Hill alleges that politicians, who express confidence that the bar would continue to play its vital role in the criminal justice system, are in fact preparing to settle for cheap partial justice, and then telling the public that it was the greedy lawyers who were to be blamed.
He would say that in the face of such duplicity, the role reversal is complete. The criminal bar upholds the public interest in access to justice and the maintenance of a proper criminal justice system, whilst it is the government who are obsessed by money.
Lawyers are the latest professional group to oppose cuts in funding. Last week more than 30,000 police officers marched through London protesting about the impact of government policies on their pay, pensions and working conditions.
Hill's speech to the CBA also coincides with a decision by the Solicitors Regulation Authority to scrap the minimum wage for trainee solicitors from 2014. The national minimum wage of £6.08 per hour will be the only requirement after that date.

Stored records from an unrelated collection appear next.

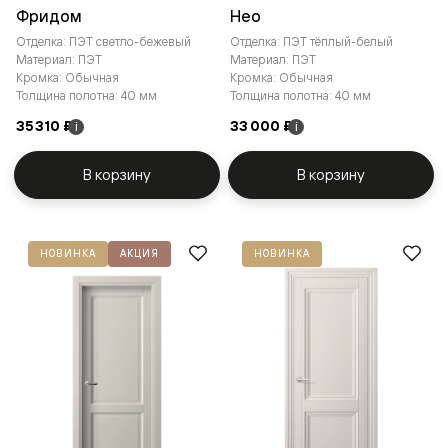
Фридом
Нео
Отделка: ПЭТ светло-бежевый
Отделка: ПЭТ тёплый-белый
Материал: ПЭТ
Материал: ПЭТ
Кромка: Обычная
Кромка: Обычная
Толщина полотна: 40 мм
Толщина полотна: 40 мм
35 310 ₽
33 000 ₽
i
i
В корзину
В корзину
НОВИНКА
АКЦИЯ
НОВИНКА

Hill argued that the grievances were widely felt within the Bar. A survey of more than 1,600 CBA members found that 89% were both "prepared to take direct lawful action" and did not think the current level of fees for aided work was fair enough remuneration. More than 80% had suffered from delays in payments by the Legal Services Commission.
Barristers' "greatest weakness" in the past, he suggests, had been the "reluctance to use the heavy weaponry namely stopping the courts.
A Ministry of Justice spokesperson said striking was never the answer to resolving complaints. The changes made to legal aid were necessary and barristers were still paid well for legal aid cases.